恋リア「ラブ トランジット」がめっぽう面白い パートナー像のあり方の未来図を見る
キャストは20代でも、その群像劇は意外なほど大人の嗜好に応えるメロウな味わい。これぞ設定の妙、企画の勝利だろう。先週配信された4話、22日の2話につづき、来週29日に最終2話が配信予定。随所で流れる女性シンガーソングライターeillの感傷的な歌声に「木曜日のメロウ」がとまらない6月なのである。

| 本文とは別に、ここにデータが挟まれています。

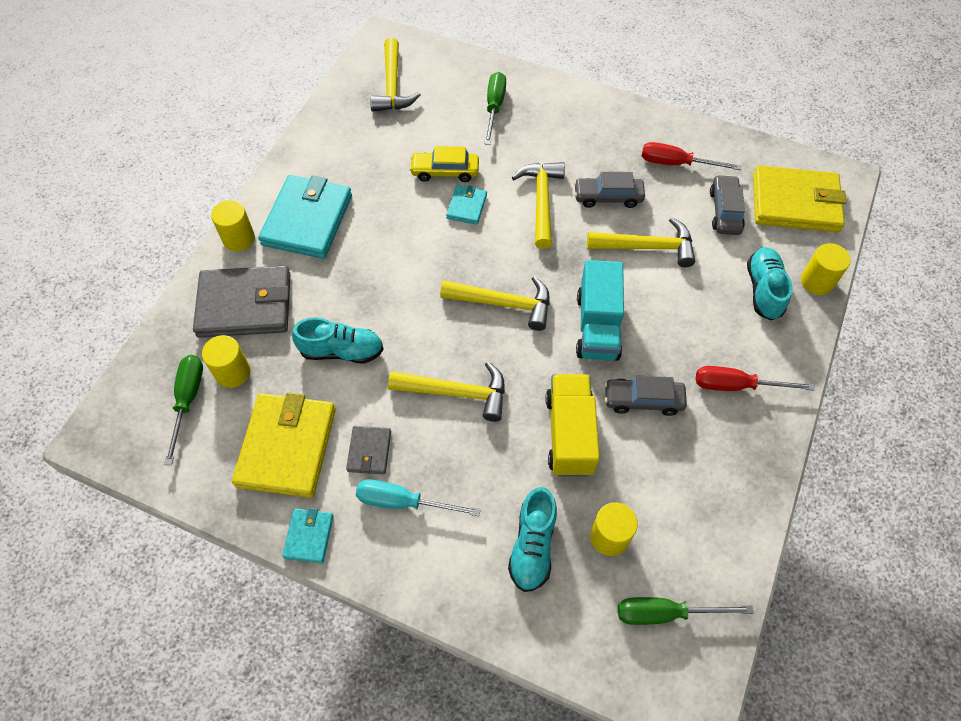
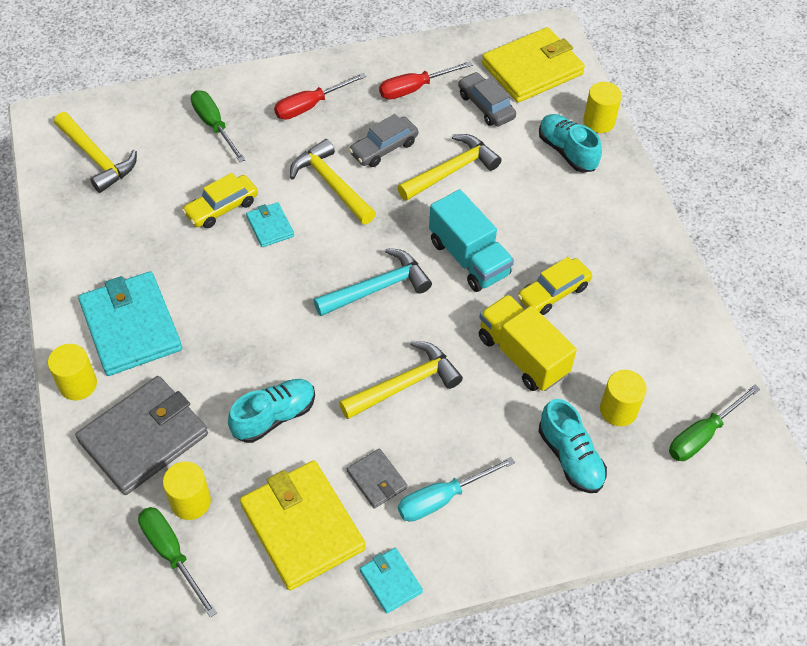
camera: 40 degrees left, 5 degrees down
yellow hammer [440,276,550,331] -> turquoise hammer [313,248,432,316]
grey car [604,376,687,416] -> yellow car [517,257,592,315]
red screwdriver [696,366,815,391] -> red screwdriver moved to [274,73,366,120]

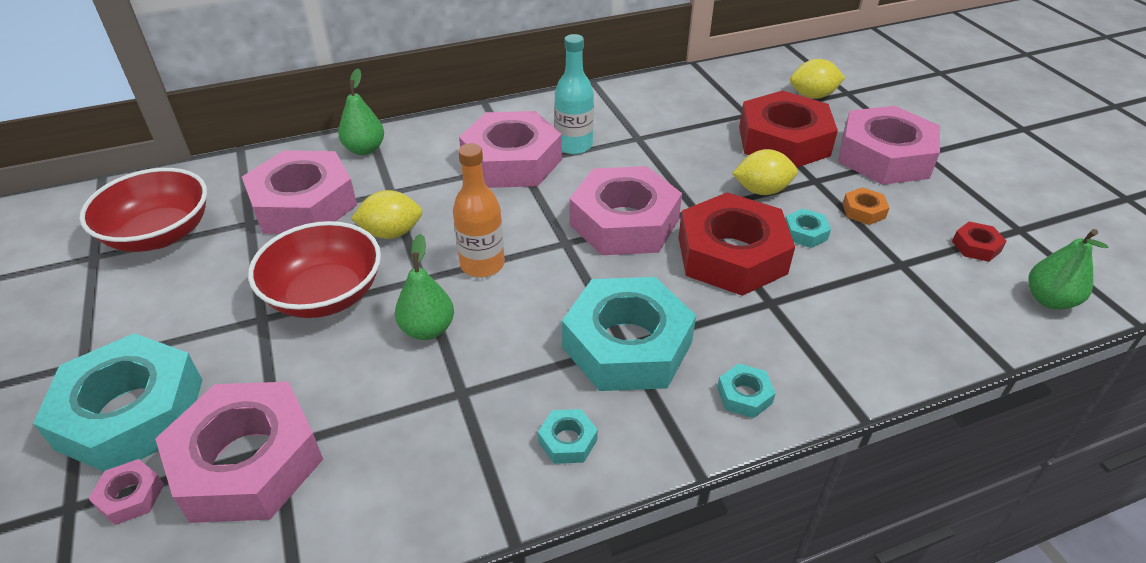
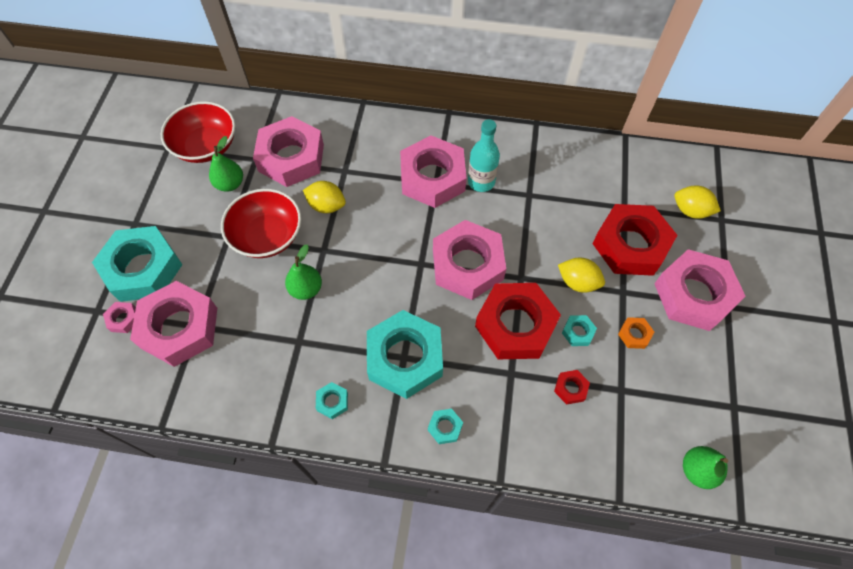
camera: 30 degrees right, 20 degrees up
green pear [338,69,384,155] -> green pear moved to [209,136,243,192]
orange bottle [453,143,505,277] -> none
red nut [952,222,1006,262] -> red nut moved to [554,370,590,405]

ラブトラを語りつくしたい衝動に抗って、その前段を話そう。
テレビを通して、芸能人ではなく一般人同士のカップルが成立するさまを視聴者が見守る、そんな恋愛バラエティが人気を博した時代があった。70年代の『パンチ DE デート』、『ラブアタック!』。80年代の『ねるとん紅鯨団』。
いずれもキー局ではなく在阪準キー局の番組であることから察し得るように、出演者のギャラを抑えて低予算で制作できるのも作り手側には魅力的だった。90年代後半にはこの分野にフジテレビが『TOKIOのな・り・ゆ・き!!』で本格参戦、その発展形『あいのり』が一世を風靡した。
その種の番組は現在では恋愛リアリティショー、略して〈恋リア〉と呼ばれ、若者のテレビ離れと相俟って主戦場をインターネットに移し、アマプラ、アベマ(ABEMA)、ネトフリ(Netflix)が三つ巴の熾烈な争いを展開している。